Though no details were released with regards to specific targets or financials, the agreement dictates that Sirenas and Bristol-Myers Squibb will collaborate on the identification of potential drug candidates, specifically using ATLANTIS, Sirenas' data mining technology, and the company's proprietary chemical library isolated from global microbiome collections. Bristol-Myers Squibb will make an upfront payment of an undisclosed amount to Sirenas to fund research activities and cover potential success fees. In return, Bristol-Myers Squibb will have an option to license compound identified under this collaboration under a separate agreement, which will include potential milestones and royalties for Sirenas.
"We believe science-focused biopharma companies can benefit from our innovative approaches to access breakthrough chemistry in delivering drug candidates for difficult biological targets," Jake Beverage, co-founder and CEO of Sirenas, remarked in a press release. "We look forward to a fruitful collaboration with Bristol-Myers Squibb, one of the finest drug discovery teams in the world, to identify potential new therapies to treat the world's highest unmet medical needs."

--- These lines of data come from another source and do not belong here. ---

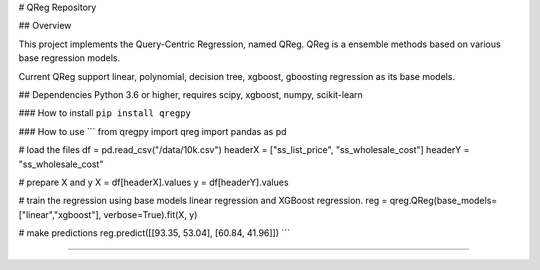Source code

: # QReg Repository

## Overview

This project implements the Query-Centric Regression, named QReg.
QReg is a ensemble methods based on various base regression models.

Current QReg support linear, polynomial, decision tree, xgboost, gboosting regression as its base models.

## Dependencies
Python 3.6 or higher, requires scipy, xgboost, numpy, scikit-learn

###  How to install
``pip install qregpy``

###  How to use
```
from qregpy import qreg
import pandas as pd

# load the files
df = pd.read_csv("/data/10k.csv")
headerX = ["ss_list_price", "ss_wholesale_cost"]
headerY = "ss_wholesale_cost"

# prepare X and y
X = df[headerX].values
y = df[headerY].values

# train the regression using base models linear regression and XGBoost regression.
reg = qreg.QReg(base_models=["linear","xgboost"], verbose=True).fit(X, y)

# make predictions
reg.predict([[93.35, 53.04], [60.84, 41.96]])
```

---------------
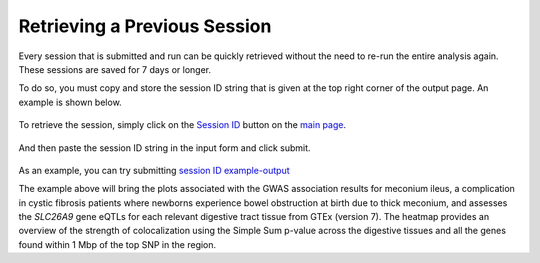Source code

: .. _session_retrieval:

####################################
Retrieving a Previous Session
####################################

Every session that is submitted and run can be quickly retrieved without the need 
to re-run the entire analysis again. These sessions are saved for 7 days or longer.

To do so, you must copy and store the session ID string that is given at the top right
corner of the output page. An example is shown below.

.. figure:: _static/session_box.png
   :align: center
   :target: _static/session_box.png
   :alt: session input field
   :figclass: borderit

To retrieve the session, simply click on the `Session ID <https://locusfocus.research.sickkids.ca/previous_session>`_ button on the `main page <https://locusfocus.research.sickkids.ca/>`_.

.. figure:: _static/session_id.png
   :align: center
   :target: _static/session_id.png
   :alt: session ID button
   :figclass: borderit


And then paste the session ID string in the input form and click submit.

.. figure:: _static/session_id_form.png
   :align: center
   :target: _static/session_id_form.png
   :alt: session ID page
   :figclass: borderit


As an example, you can try submitting `session ID example-output <https://locusfocus.research.sickkids.ca/session_id/example-output>`_

The example above will bring the plots associated with the 
GWAS association results for meconium ileus, a complication in cystic fibrosis patients
where newborns experience bowel obstruction at birth due to thick meconium, and assesses the *SLC26A9* gene
eQTLs for each relevant digestive tract tissue from GTEx (version 7). The heatmap 
provides an overview of the strength of colocalization using the Simple Sum p-value across the digestive tissues and 
all the genes found within 1 Mbp of the top SNP in the region.


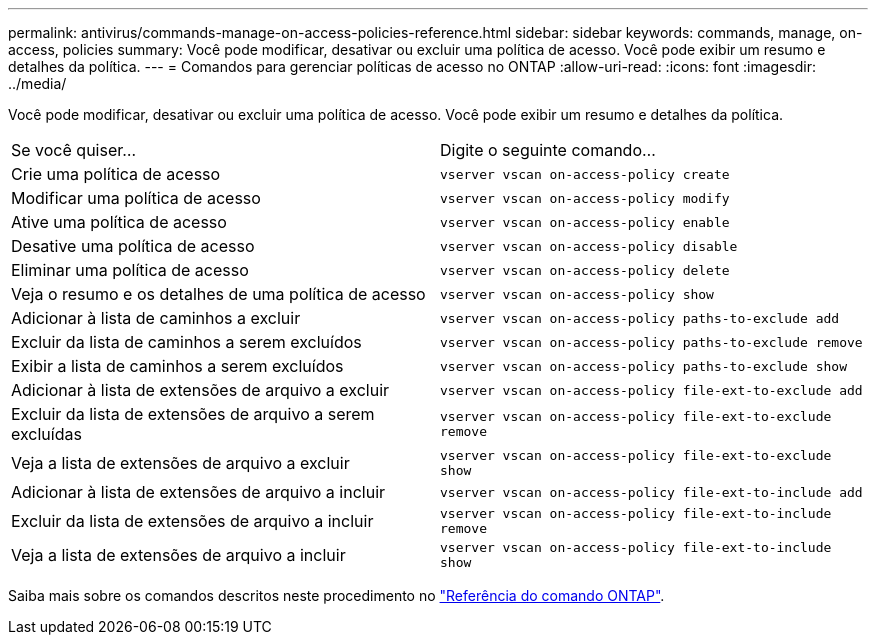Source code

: ---
permalink: antivirus/commands-manage-on-access-policies-reference.html 
sidebar: sidebar 
keywords: commands, manage, on-access, policies 
summary: Você pode modificar, desativar ou excluir uma política de acesso. Você pode exibir um resumo e detalhes da política. 
---
= Comandos para gerenciar políticas de acesso no ONTAP
:allow-uri-read: 
:icons: font
:imagesdir: ../media/


[role="lead"]
Você pode modificar, desativar ou excluir uma política de acesso. Você pode exibir um resumo e detalhes da política.

|===


| Se você quiser... | Digite o seguinte comando... 


 a| 
Crie uma política de acesso
 a| 
`vserver vscan on-access-policy create`



 a| 
Modificar uma política de acesso
 a| 
`vserver vscan on-access-policy modify`



 a| 
Ative uma política de acesso
 a| 
`vserver vscan on-access-policy enable`



 a| 
Desative uma política de acesso
 a| 
`vserver vscan on-access-policy disable`



 a| 
Eliminar uma política de acesso
 a| 
`vserver vscan on-access-policy delete`



 a| 
Veja o resumo e os detalhes de uma política de acesso
 a| 
`vserver vscan on-access-policy show`



 a| 
Adicionar à lista de caminhos a excluir
 a| 
`vserver vscan on-access-policy paths-to-exclude add`



 a| 
Excluir da lista de caminhos a serem excluídos
 a| 
`vserver vscan on-access-policy paths-to-exclude remove`



 a| 
Exibir a lista de caminhos a serem excluídos
 a| 
`vserver vscan on-access-policy paths-to-exclude show`



 a| 
Adicionar à lista de extensões de arquivo a excluir
 a| 
`vserver vscan on-access-policy file-ext-to-exclude add`



 a| 
Excluir da lista de extensões de arquivo a serem excluídas
 a| 
`vserver vscan on-access-policy file-ext-to-exclude remove`



 a| 
Veja a lista de extensões de arquivo a excluir
 a| 
`vserver vscan on-access-policy file-ext-to-exclude show`



 a| 
Adicionar à lista de extensões de arquivo a incluir
 a| 
`vserver vscan on-access-policy file-ext-to-include add`



 a| 
Excluir da lista de extensões de arquivo a incluir
 a| 
`vserver vscan on-access-policy file-ext-to-include remove`



 a| 
Veja a lista de extensões de arquivo a incluir
 a| 
`vserver vscan on-access-policy file-ext-to-include show`

|===
Saiba mais sobre os comandos descritos neste procedimento no link:https://docs.netapp.com/us-en/ontap-cli/["Referência do comando ONTAP"^].
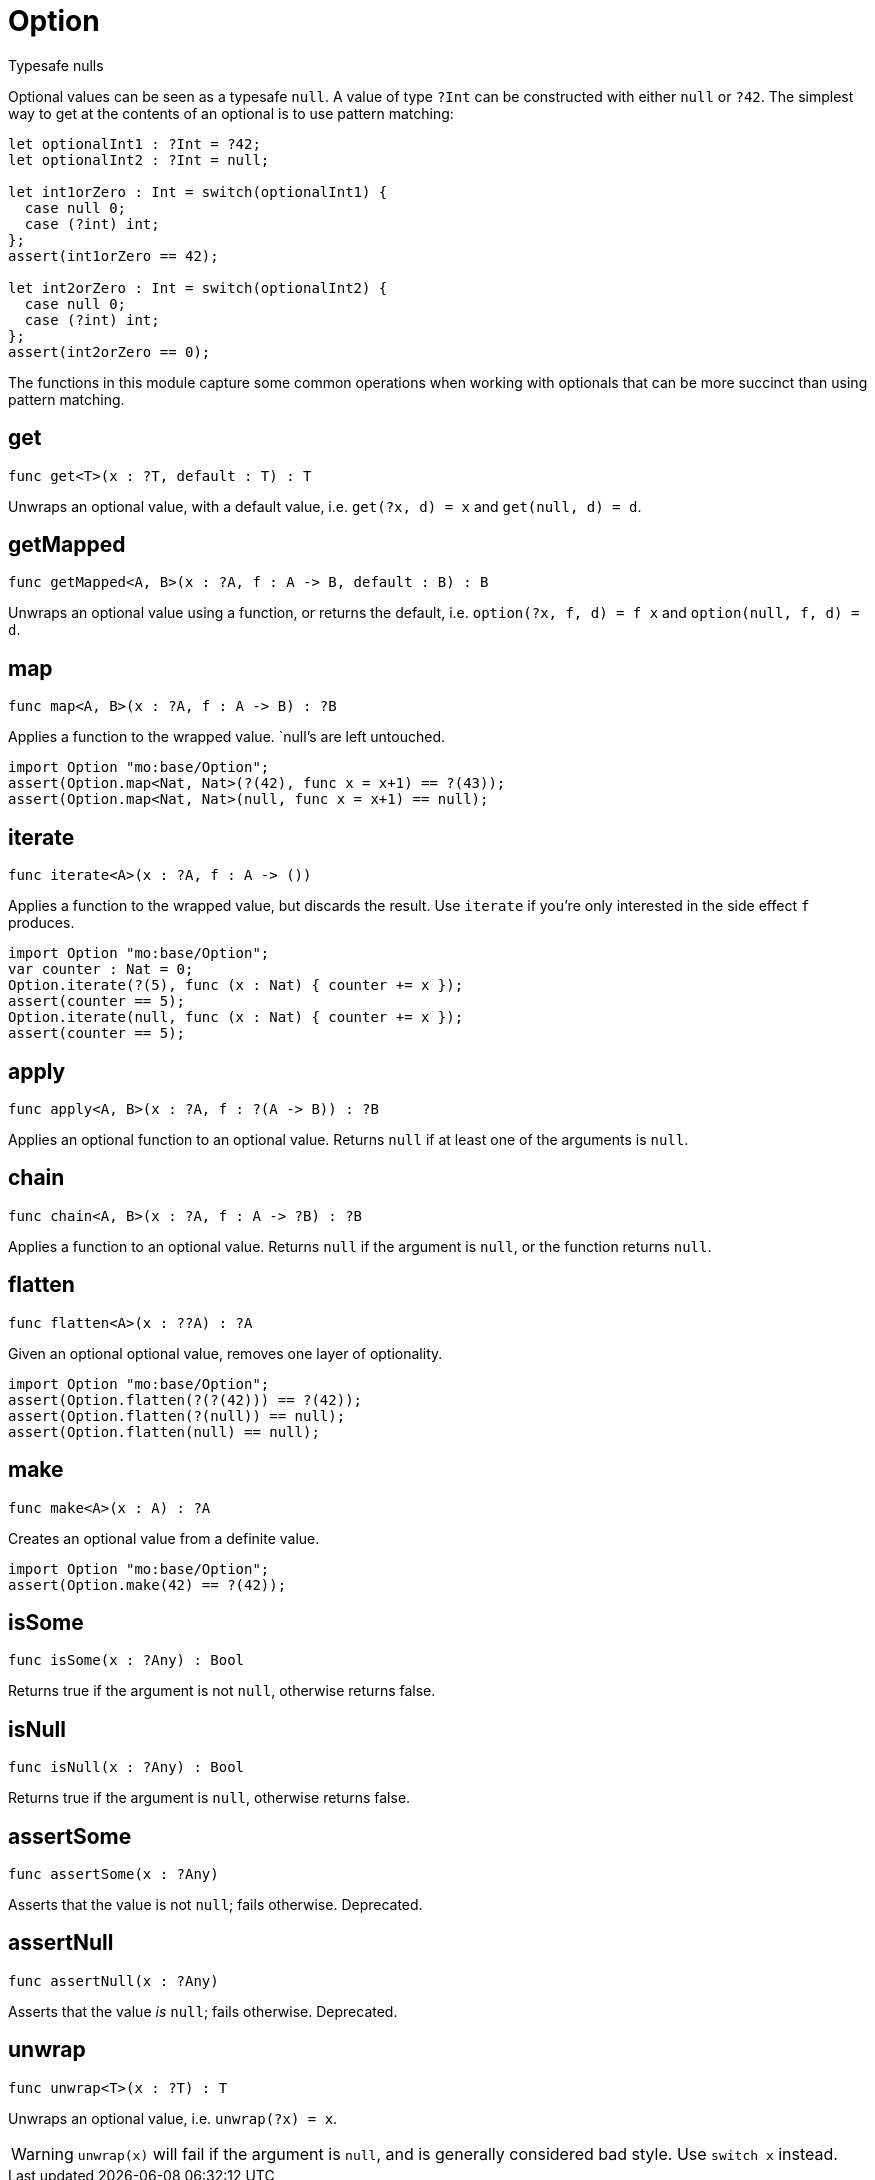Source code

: [[module.Option]]
= Option

Typesafe nulls

Optional values can be seen as a typesafe `null`. A value of type `?Int` can
be constructed with either `null` or `?42`. The simplest way to get at the
contents of an optional is to use pattern matching:

```motoko
let optionalInt1 : ?Int = ?42;
let optionalInt2 : ?Int = null;

let int1orZero : Int = switch(optionalInt1) {
  case null 0;
  case (?int) int;
};
assert(int1orZero == 42);

let int2orZero : Int = switch(optionalInt2) {
  case null 0;
  case (?int) int;
};
assert(int2orZero == 0);
```

The functions in this module capture some common operations when working
with optionals that can be more succinct than using pattern matching.

[[value.get]]
== get

[source.no-repl,motoko]
----
func get<T>(x : ?T, default : T) : T
----

Unwraps an optional value, with a default value, i.e. `get(?x, d) = x` and
`get(null, d) = d`.

[[value.getMapped]]
== getMapped

[source.no-repl,motoko]
----
func getMapped<A, B>(x : ?A, f : A -> B, default : B) : B
----

Unwraps an optional value using a function, or returns the default, i.e.
`option(?x, f, d) = f x` and `option(null, f, d) = d`.

[[value.map]]
== map

[source.no-repl,motoko]
----
func map<A, B>(x : ?A, f : A -> B) : ?B
----

Applies a function to the wrapped value. `null`'s are left untouched.
```motoko
import Option "mo:base/Option";
assert(Option.map<Nat, Nat>(?(42), func x = x+1) == ?(43));
assert(Option.map<Nat, Nat>(null, func x = x+1) == null);
```

[[value.iterate]]
== iterate

[source.no-repl,motoko]
----
func iterate<A>(x : ?A, f : A -> ())
----

Applies a function to the wrapped value, but discards the result. Use
`iterate` if you're only interested in the side effect `f` produces.

```motoko
import Option "mo:base/Option";
var counter : Nat = 0;
Option.iterate(?(5), func (x : Nat) { counter += x });
assert(counter == 5);
Option.iterate(null, func (x : Nat) { counter += x });
assert(counter == 5);
```

[[value.apply]]
== apply

[source.no-repl,motoko]
----
func apply<A, B>(x : ?A, f : ?(A -> B)) : ?B
----

Applies an optional function to an optional value. Returns `null` if at
least one of the arguments is `null`.

[[value.chain]]
== chain

[source.no-repl,motoko]
----
func chain<A, B>(x : ?A, f : A -> ?B) : ?B
----

Applies a function to an optional value. Returns `null` if the argument is
`null`, or the function returns `null`.

[[value.flatten]]
== flatten

[source.no-repl,motoko]
----
func flatten<A>(x : ??A) : ?A
----

Given an optional optional value, removes one layer of optionality.
```motoko
import Option "mo:base/Option";
assert(Option.flatten(?(?(42))) == ?(42));
assert(Option.flatten(?(null)) == null);
assert(Option.flatten(null) == null);
```

[[value.make]]
== make

[source.no-repl,motoko]
----
func make<A>(x : A) : ?A
----

Creates an optional value from a definite value.
```motoko
import Option "mo:base/Option";
assert(Option.make(42) == ?(42));
```

[[value.isSome]]
== isSome

[source.no-repl,motoko]
----
func isSome(x : ?Any) : Bool
----

Returns true if the argument is not `null`, otherwise returns false.

[[value.isNull]]
== isNull

[source.no-repl,motoko]
----
func isNull(x : ?Any) : Bool
----

Returns true if the argument is `null`, otherwise returns false.

[[value.assertSome]]
== assertSome

[source.no-repl,motoko]
----
func assertSome(x : ?Any)
----

Asserts that the value is not `null`; fails otherwise.
Deprecated.

[[value.assertNull]]
== assertNull

[source.no-repl,motoko]
----
func assertNull(x : ?Any)
----

Asserts that the value _is_ `null`; fails otherwise.
Deprecated.

[[value.unwrap]]
== unwrap

[source.no-repl,motoko]
----
func unwrap<T>(x : ?T) : T
----

Unwraps an optional value, i.e. `unwrap(?x) = x`.

WARNING: `unwrap(x)` will fail if the argument is `null`, and is generally considered bad style. Use `switch x` instead.

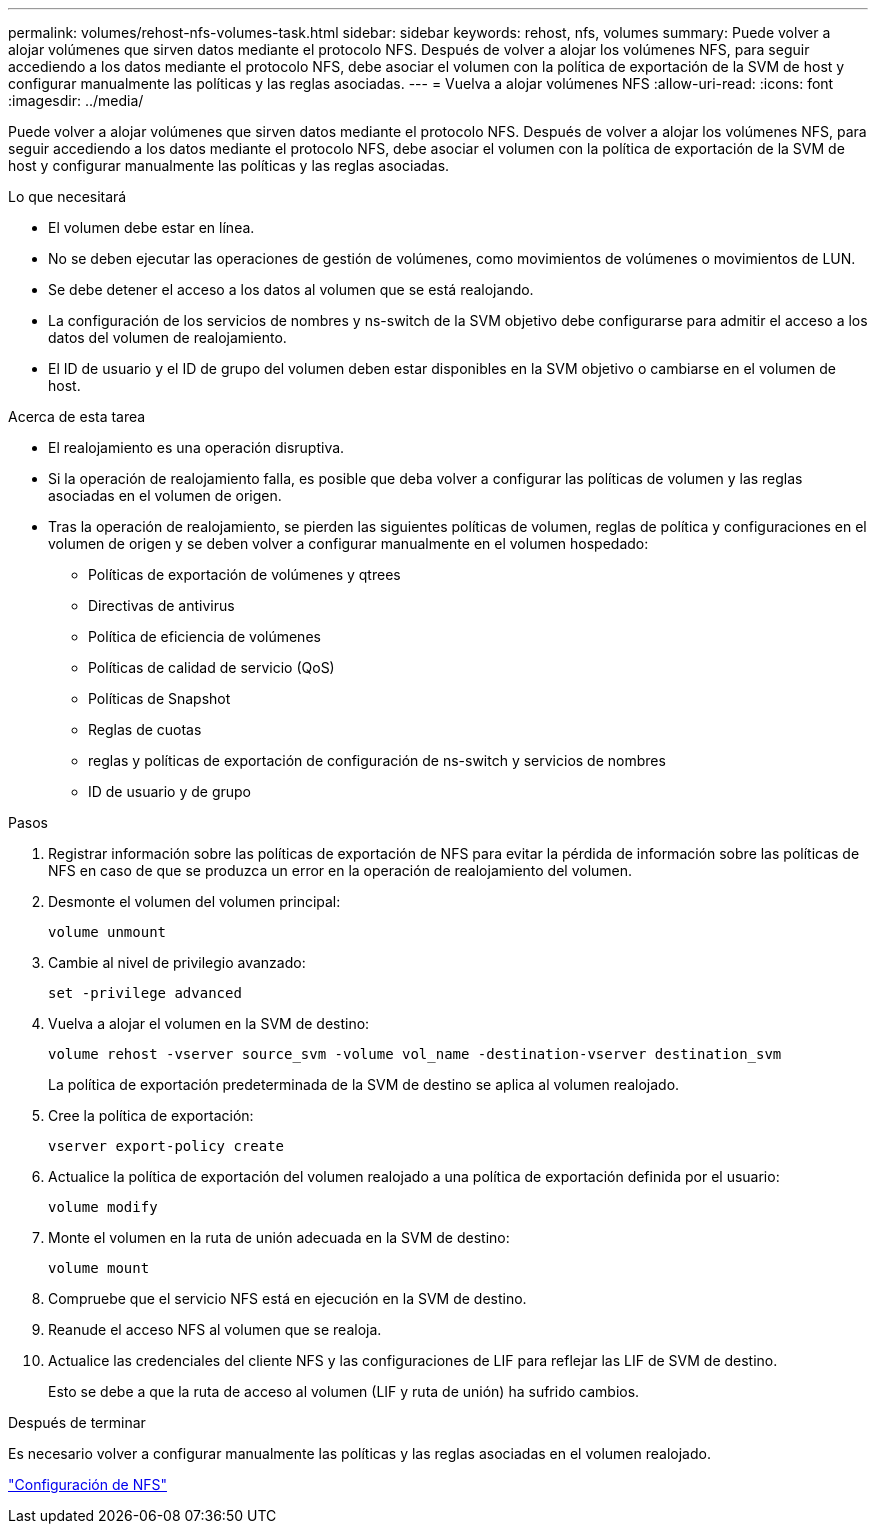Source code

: ---
permalink: volumes/rehost-nfs-volumes-task.html 
sidebar: sidebar 
keywords: rehost, nfs, volumes 
summary: Puede volver a alojar volúmenes que sirven datos mediante el protocolo NFS. Después de volver a alojar los volúmenes NFS, para seguir accediendo a los datos mediante el protocolo NFS, debe asociar el volumen con la política de exportación de la SVM de host y configurar manualmente las políticas y las reglas asociadas. 
---
= Vuelva a alojar volúmenes NFS
:allow-uri-read: 
:icons: font
:imagesdir: ../media/


[role="lead"]
Puede volver a alojar volúmenes que sirven datos mediante el protocolo NFS. Después de volver a alojar los volúmenes NFS, para seguir accediendo a los datos mediante el protocolo NFS, debe asociar el volumen con la política de exportación de la SVM de host y configurar manualmente las políticas y las reglas asociadas.

.Lo que necesitará
* El volumen debe estar en línea.
* No se deben ejecutar las operaciones de gestión de volúmenes, como movimientos de volúmenes o movimientos de LUN.
* Se debe detener el acceso a los datos al volumen que se está realojando.
* La configuración de los servicios de nombres y ns-switch de la SVM objetivo debe configurarse para admitir el acceso a los datos del volumen de realojamiento.
* El ID de usuario y el ID de grupo del volumen deben estar disponibles en la SVM objetivo o cambiarse en el volumen de host.


.Acerca de esta tarea
* El realojamiento es una operación disruptiva.
* Si la operación de realojamiento falla, es posible que deba volver a configurar las políticas de volumen y las reglas asociadas en el volumen de origen.
* Tras la operación de realojamiento, se pierden las siguientes políticas de volumen, reglas de política y configuraciones en el volumen de origen y se deben volver a configurar manualmente en el volumen hospedado:
+
** Políticas de exportación de volúmenes y qtrees
** Directivas de antivirus
** Política de eficiencia de volúmenes
** Políticas de calidad de servicio (QoS)
** Políticas de Snapshot
** Reglas de cuotas
** reglas y políticas de exportación de configuración de ns-switch y servicios de nombres
** ID de usuario y de grupo




.Pasos
. Registrar información sobre las políticas de exportación de NFS para evitar la pérdida de información sobre las políticas de NFS en caso de que se produzca un error en la operación de realojamiento del volumen.
. Desmonte el volumen del volumen principal:
+
`volume unmount`

. Cambie al nivel de privilegio avanzado:
+
`set -privilege advanced`

. Vuelva a alojar el volumen en la SVM de destino:
+
`volume rehost -vserver source_svm -volume vol_name -destination-vserver destination_svm`

+
La política de exportación predeterminada de la SVM de destino se aplica al volumen realojado.

. Cree la política de exportación:
+
`vserver export-policy create`

. Actualice la política de exportación del volumen realojado a una política de exportación definida por el usuario:
+
`volume modify`

. Monte el volumen en la ruta de unión adecuada en la SVM de destino:
+
`volume mount`

. Compruebe que el servicio NFS está en ejecución en la SVM de destino.
. Reanude el acceso NFS al volumen que se realoja.
. Actualice las credenciales del cliente NFS y las configuraciones de LIF para reflejar las LIF de SVM de destino.
+
Esto se debe a que la ruta de acceso al volumen (LIF y ruta de unión) ha sufrido cambios.



.Después de terminar
Es necesario volver a configurar manualmente las políticas y las reglas asociadas en el volumen realojado.

https://docs.netapp.com/us-en/ontap-sm-classic/nfs-config/index.html["Configuración de NFS"]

Sirenas introduced its ATLANTIS technology in September 2015. According to the company, ATLANTIS “uses machine learning and 'big data' approaches to uncover the complex relationships between natural small-molecule metabolites and disease-relevant biological assays. ATLANTIS provides rapid insights into the therapeutic potential, chemical novelty, structure activity relationships and global distribution of each metabolite. This functionality enables the uncovering of therapeutic leads from a previously hidden, rich pool of privileged chemistry that can be leveraged to help tackle the greatest unmet disease needs.” In a nod to the platform's name, most of ATLANTIS' initial application has been in marine life; Sirenas reports on its website that it “has deployed this technology in marine environments to sustainably collect samples of microorganisms and their affiliated commensal microbial communities, providing a rich source of valuable chemical diversity. Through these efforts, Sirenas has amassed a highly curated collection of hundreds of thousands of nature-inspired molecules that can be interrogated for their therapeutic potential.”
Dr. Phil Baran, co-founder of Sirenas, said, "Sirenas has built a remarkably effective platform that combines powerful computational approaches, deep natural product expertise, and state of the art synthesis to rapidly deliver new drug candidates. We are committed to using computational approaches like ATLANTIS with our partners to uncover novel therapies from the profound chemistry hidden in the diversity of nature."
Sirenas received a grant in mid-December from the Bill & Melinda Gates Foundation to advance its ATLANTIS technology. Including these most recent funds, Sirenas has received a total of $1.68 million from the Bill & Melinda Gates Foundation over two research grant awards.
In other recent news from Bristol-Myers Squibb, not in drug discovery but in cancer, the company announced Feb. 5 that its Phase 3 CheckMate-227 trial, which is evaluating the combination regimen of Opdivo and Yervoy in first-line non-small cell lung cancer (NSCLC), met its co-primary endpoint. The combination demonstrated highly statistically significant progression-free survival when compared to chemotherapy in patients with high levels of the biomarker known as tumor mutation burden.